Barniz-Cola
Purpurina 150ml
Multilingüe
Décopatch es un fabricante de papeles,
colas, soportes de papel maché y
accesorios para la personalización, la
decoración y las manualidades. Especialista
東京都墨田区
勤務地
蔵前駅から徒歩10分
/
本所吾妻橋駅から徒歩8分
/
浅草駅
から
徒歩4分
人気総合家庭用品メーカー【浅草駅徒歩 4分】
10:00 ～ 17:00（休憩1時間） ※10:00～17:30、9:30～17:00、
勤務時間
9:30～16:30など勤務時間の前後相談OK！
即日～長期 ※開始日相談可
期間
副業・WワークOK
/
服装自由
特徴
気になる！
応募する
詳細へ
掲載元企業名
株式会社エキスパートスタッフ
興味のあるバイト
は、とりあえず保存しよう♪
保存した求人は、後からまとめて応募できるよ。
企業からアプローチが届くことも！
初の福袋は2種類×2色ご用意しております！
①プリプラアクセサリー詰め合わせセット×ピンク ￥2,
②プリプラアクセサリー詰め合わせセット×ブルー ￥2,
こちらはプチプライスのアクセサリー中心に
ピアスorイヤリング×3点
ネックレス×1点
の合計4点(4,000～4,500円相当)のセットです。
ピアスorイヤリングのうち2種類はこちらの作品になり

→ REQUEST
Give every line of the data above as a Markdown table with two columns, "No." for the row number and "Line" for the text, leaving out any blank lines.

→ WRITTEN RESPONSE
| No. | Line |
|---|---|
| 1 | Barniz-Cola |
| 2 | Purpurina 150ml |
| 3 | Multilingüe |
| 4 | Décopatch es un fabricante de papeles, |
| 5 | colas, soportes de papel maché y |
| 6 | accesorios para la personalización, la |
| 7 | decoración y las manualidades. Especialista |
| 8 | 東京都墨田区 |
| 9 | 勤務地 |
| 10 | 蔵前駅から徒歩10分 |
| 11 | / |
| 12 | 本所吾妻橋駅から徒歩8分 |
| 13 | / |
| 14 | 浅草駅 |
| 15 | から |
| 16 | 徒歩4分 |
| 17 | 人気総合家庭用品メーカー【浅草駅徒歩 4分】 |
| 18 | 10:00 ～ 17:00（休憩1時間） ※10:00～17:30、9:30～17:00、 |
| 19 | 勤務時間 |
| 20 | 9:30～16:30など勤務時間の前後相談OK！ |
| 21 | 即日～長期 ※開始日相談可 |
| 22 | 期間 |
| 23 | 副業・WワークOK |
| 24 | / |
| 25 | 服装自由 |
| 26 | 特徴 |
| 27 | 気になる！ |
| 28 | 応募する |
| 29 | 詳細へ |
| 30 | 掲載元企業名 |
| 31 | 株式会社エキスパートスタッフ |
| 32 | 興味のあるバイト |
| 33 | は、とりあえず保存しよう♪ |
| 34 | 保存した求人は、後からまとめて応募できるよ。 |
| 35 | 企業からアプローチが届くことも！ |
| 36 | 初の福袋は2種類×2色ご用意しております！ |
| 37 | ①プリプラアクセサリー詰め合わせセット×ピンク ￥2, |
| 38 | ②プリプラアクセサリー詰め合わせセット×ブルー ￥2, |
| 39 | こちらはプチプライスのアクセサリー中心に |
| 40 | ピアスorイヤリング×3点 |
| 41 | ネックレス×1点 |
| 42 | の合計4点(4,000～4,500円相当)のセットです。 |
| 43 | ピアスorイヤリングのうち2種類はこちらの作品になり |